Moneybox

The Port Authority Is a Disaster and Should Be Disbanded

Ceci n’est pas un port.

Photo by Andrew Burton/Getty Images

One important subtheme in the Chris Christie George Washington Bridge scandal is that whether the Port Authority of New York and New Jersey shut the lanes in question down on Christie’s orders or merely as part of a rogue Christie-aligned scheme, the authority was staffed with Christie’s political cronies. That’s par for the course in terms of Port Authority staffing, but it’s literally the opposite of the stated purpose of creating independent agencies.

Yet as Nicole Gelinas has written, abusive treatment of Port Authority resources has become the norm.

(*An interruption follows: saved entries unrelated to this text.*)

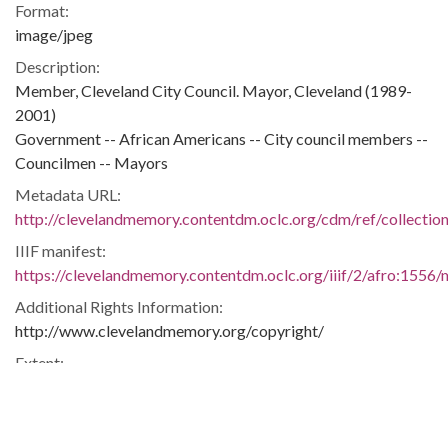
Format:
image/jpeg
Description:
Member, Cleveland City Council. Mayor, Cleveland (1989-
2001)
Government -- African Americans -- City council members --
Councilmen -- Mayors
Metadata URL:
http://clevelandmemory.contentdm.oclc.org/cdm/ref/collectio
IIIF manifest:
https://clevelandmemory.contentdm.oclc.org/iiif/2/afro:1556/m
Additional Rights Information:
http://www.clevelandmemory.org/copyright/
Extent:
10 x 8 in.
Original Collection:
Cleveland State University. Michael Schwartz Library. Special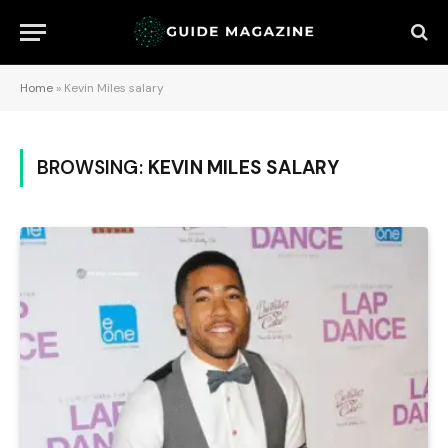
Home
»
Kevin Miles salary
BROWSING:
KEVIN MILES SALARY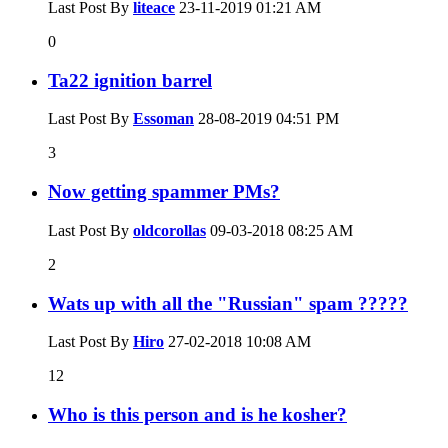
Last Post By
liteace
23-11-2019
01:21 AM
0
Ta22 ignition barrel
Last Post By
Essoman
28-08-2019
04:51 PM
3
Now getting spammer PMs?
Last Post By
oldcorollas
09-03-2018
08:25 AM
2
Wats up with all the "Russian" spam ?????
Last Post By
Hiro
27-02-2018
10:08 AM
12
Who is this person and is he kosher?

The theory was that you needed an independent agency controlled by a joint N.Y./N.J. board to supervise projects of interest to both state. The reality has been for governors of both New York and New Jersey to treat the authority is a kind of neither fish nor fowl piggy bank to be milked for parochial interests. Meanwhile there are no meaningful synergies between operating a small subway station, running the Atlantic City Airport, and operating a container port. The whole thing should be broken down and disbanded:

  • Put the bridges and tunnels under the control of MTA Bridges and Tunnels which runs the city’s other bridges and tunnels, and in exchange give New Jersey Transit a fixed share of toll revenue from the Hudson River crossings.
  • Put the PATH train under the control of New Jersey Transit, which runs other commuter trains into Manhattan.
  • Let the various airports all go their separate ways. They don’t need to be managed by a single entity.
  • Give AirTrain JFK to the NYC Subway.
  • Sell the random real-estate holdings.

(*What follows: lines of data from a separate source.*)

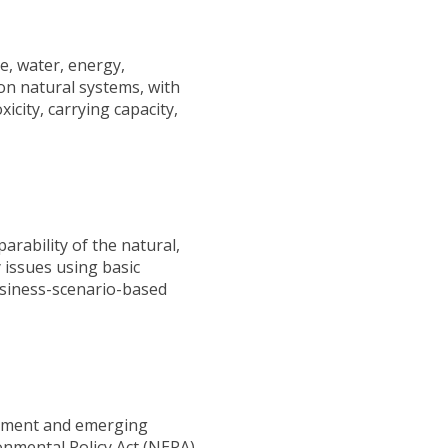
e, water, energy,
on natural systems, with
icity, carrying capacity,
arability of the natural,
y issues using basic
business-scenario-based
lopment and emerging
onmental Policy Act (NEPA),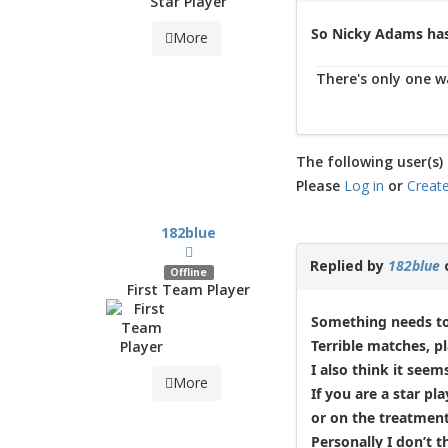
Star Player
So Nicky Adams has
More
There's only one wa
The following user(s) 
Please
Log in
or
Creat
182blue
Replied by
182blue
Offline
First Team Player
Something needs to 
Terrible matches, pl
I also think it see
More
If you are a star p
or on the treatment
Personally I don’t 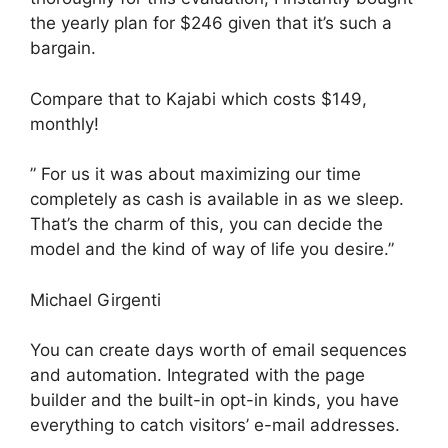
the yearly plan for $246 given that it’s such a
bargain.
Compare that to Kajabi which costs $149,
monthly!
” For us it was about maximizing our time
completely as cash is available in as we sleep.
That’s the charm of this, you can decide the
model and the kind of way of life you desire.”
Michael Girgenti
You can create days worth of email sequences
and automation. Integrated with the page
builder and the built-in opt-in kinds, you have
everything to catch visitors’ e-mail addresses.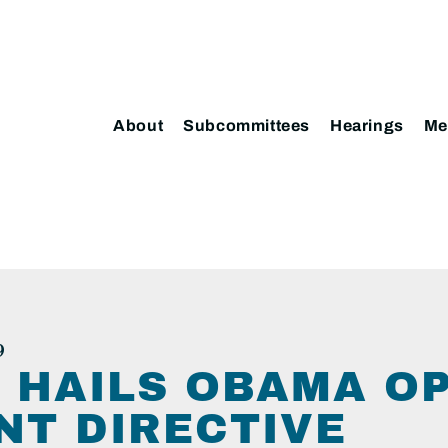
About
Subcommittees
Hearings
Me
9
 HAILS OBAMA O
T DIRECTIVE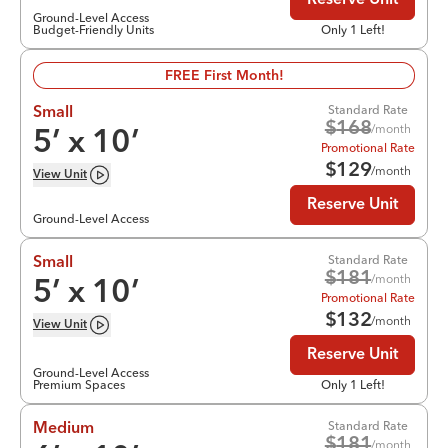
Reserve Unit
Ground-Level Access
Budget-Friendly Units
Only 1 Left!
FREE First Month!
Standard Rate
Small
$
168
/month
5
’ x
10
’
Promotional Rate
$
129
/month
View
Unit
Reserve Unit
Ground-Level Access
Standard Rate
Small
$
181
/month
5
’ x
10
’
Promotional Rate
$
132
/month
View
Unit
Reserve Unit
Ground-Level Access
Premium Spaces
Only 1 Left!
Standard Rate
Medium
$
181
/month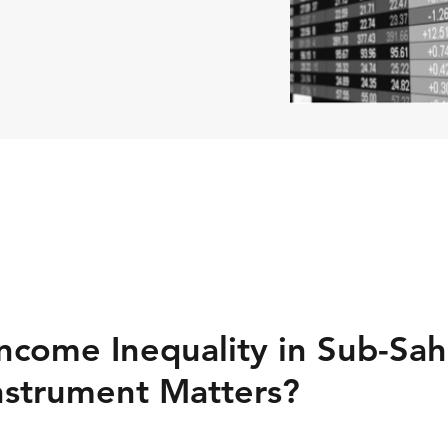
ncome Inequality in Sub-Sah
Instrument Matters?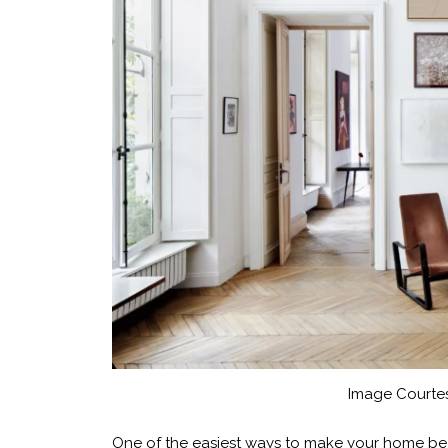
Image Courtes
One of the easiest ways to make your home beaut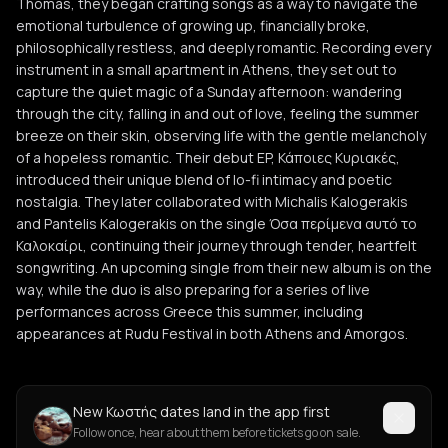
Thomas, they began crafting songs as a way to navigate the
emotional turbulence of growing up, financially broke,
philosophically restless, and deeply romantic. Recording every
instrument in a small apartment in Athens, they set out to
capture the quiet magic of a Sunday afternoon: wandering
through the city, falling in and out of love, feeling the summer
breeze on their skin, observing life with the gentle melancholy
of a hopeless romantic. Their debut EP, Κάποιες Κυριακές,
introduced their unique blend of lo-fi intimacy and poetic
nostalgia. They later collaborated with Michalis Kalogerakis
and Pantelis Kalogerakis on the single Όσα περίμενα αυτό το
Καλοκαίρι, continuing their journey through tender, heartfelt
songwriting. An upcoming single from their new album is on the
way, while the duo is also preparing for a series of live
performances across Greece this summer, including
appearances at Rudu Festival in both Athens and Amorgos.
New Κωστής dates land in the app first
Follow once, hear about them before tickets go on sale.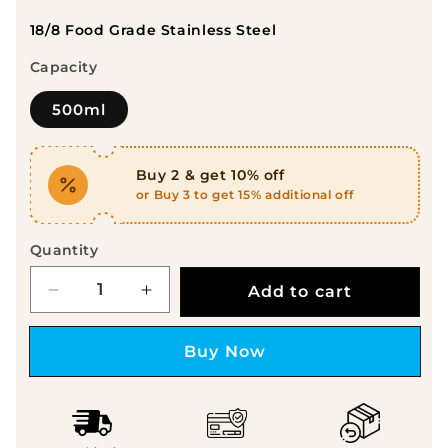
18/8 Food Grade Stainless Steel
Capacity
500ml
Buy 2 & get 10% off
or Buy 3 to get 15% additional off
Quantity
Add to cart
Decrease quantity for Probott Companio
Increase quantity for Probott
Buy it now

This would then leave you with the actual seaports. I have no idea whether it’s actually true that seaport management in this context requires a bistate agency. Maybe a rump Port Authority could keep running them. Or maybe they could be split up. But either way there’s no need for a seaport administrating entity to become this regional transportation monstrosity. The MTA and New Jersey Transit are hardly perfect agencies, but at least we know which governor to blame for their failings!